Spatiotemporal distribution of 137Cs in the sea surrounding Japanese Islands in the decades before the disaster at the Fukushima Daiichi Nuclear Power Plant in 2011.

The historic spatiotemporal distribution of 137Cs in the seawaters and sea-floor sediments adjacent to nuclear power plants in Japan are summarized, using data obtained over a period of time more than 20 years prior to the disaster at the Fukushima Daiichi Nuclear Power Plant in 2011. Relatively uniform distributions of 137Cs were observed both in the surface seawaters (1 m in depth) and in deeper seawaters (10 to 30 m above the seabed and ranging from tens to hundreds of meters in depth) independent of the geographical position, although lower concentrations were observed in significantly deeper bottom seawaters. Conversely, there were wide variations in 137Cs levels between sediments, such that higher 137Cs concentrations were observed in the deeper sampling locations. A mathematical model describing the successive transfer of 137Cs from surface waters through deeper waters to sediments suggested that the transfer rate of 137Cs from deep water to the sediments, and the loss rate from bottom sediments, were both greater than the transfer rate from surface water to deeper water.
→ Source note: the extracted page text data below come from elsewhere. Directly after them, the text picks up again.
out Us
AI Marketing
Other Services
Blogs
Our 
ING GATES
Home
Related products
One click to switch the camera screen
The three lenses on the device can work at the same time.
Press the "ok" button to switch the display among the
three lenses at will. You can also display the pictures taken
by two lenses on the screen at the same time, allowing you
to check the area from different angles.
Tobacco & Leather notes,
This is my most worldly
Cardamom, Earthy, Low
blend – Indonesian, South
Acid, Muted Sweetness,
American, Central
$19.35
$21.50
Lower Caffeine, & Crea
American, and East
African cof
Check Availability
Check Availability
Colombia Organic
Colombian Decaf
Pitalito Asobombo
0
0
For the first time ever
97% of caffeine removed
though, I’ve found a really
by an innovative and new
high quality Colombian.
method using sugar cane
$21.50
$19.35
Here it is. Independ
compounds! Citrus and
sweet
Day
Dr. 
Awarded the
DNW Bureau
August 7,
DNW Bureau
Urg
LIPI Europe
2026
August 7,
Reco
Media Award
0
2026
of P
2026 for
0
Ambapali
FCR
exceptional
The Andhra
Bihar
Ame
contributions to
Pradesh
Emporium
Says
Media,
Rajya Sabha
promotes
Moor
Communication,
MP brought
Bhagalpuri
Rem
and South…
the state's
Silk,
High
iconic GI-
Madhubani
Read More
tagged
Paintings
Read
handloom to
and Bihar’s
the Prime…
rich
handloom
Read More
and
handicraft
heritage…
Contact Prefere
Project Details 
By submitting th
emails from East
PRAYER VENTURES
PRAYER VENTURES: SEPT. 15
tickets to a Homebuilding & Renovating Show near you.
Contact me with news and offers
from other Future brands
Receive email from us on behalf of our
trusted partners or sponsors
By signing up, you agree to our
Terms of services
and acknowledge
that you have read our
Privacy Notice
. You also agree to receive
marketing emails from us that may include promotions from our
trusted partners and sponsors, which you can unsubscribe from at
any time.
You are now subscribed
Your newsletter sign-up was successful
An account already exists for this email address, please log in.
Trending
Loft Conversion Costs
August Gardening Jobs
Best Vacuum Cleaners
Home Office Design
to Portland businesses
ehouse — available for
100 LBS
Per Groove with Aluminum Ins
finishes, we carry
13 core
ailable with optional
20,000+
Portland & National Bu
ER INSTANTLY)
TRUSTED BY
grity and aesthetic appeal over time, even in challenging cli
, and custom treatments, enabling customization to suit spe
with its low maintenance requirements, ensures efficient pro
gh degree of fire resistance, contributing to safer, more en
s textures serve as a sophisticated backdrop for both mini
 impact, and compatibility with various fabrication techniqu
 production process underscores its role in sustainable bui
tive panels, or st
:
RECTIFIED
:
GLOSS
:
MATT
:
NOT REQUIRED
It was found that the calculated regression lines for 137Cs depletion rates over time for surface waters, deeper waters, and sediments were approximately parallel when plotted on a semi-logarithmic coordinate system, regardless of the sampling location. A radionuclide depletion half-life was calculated to be 4 months to 16 years with the geometric mean of 2.22 y for the sediments in the Fukushima region, suggesting that nuclear contamination will be remediated over time through sediment redistribution processes such as remobilization, bioturbation, and migration due to sea currents.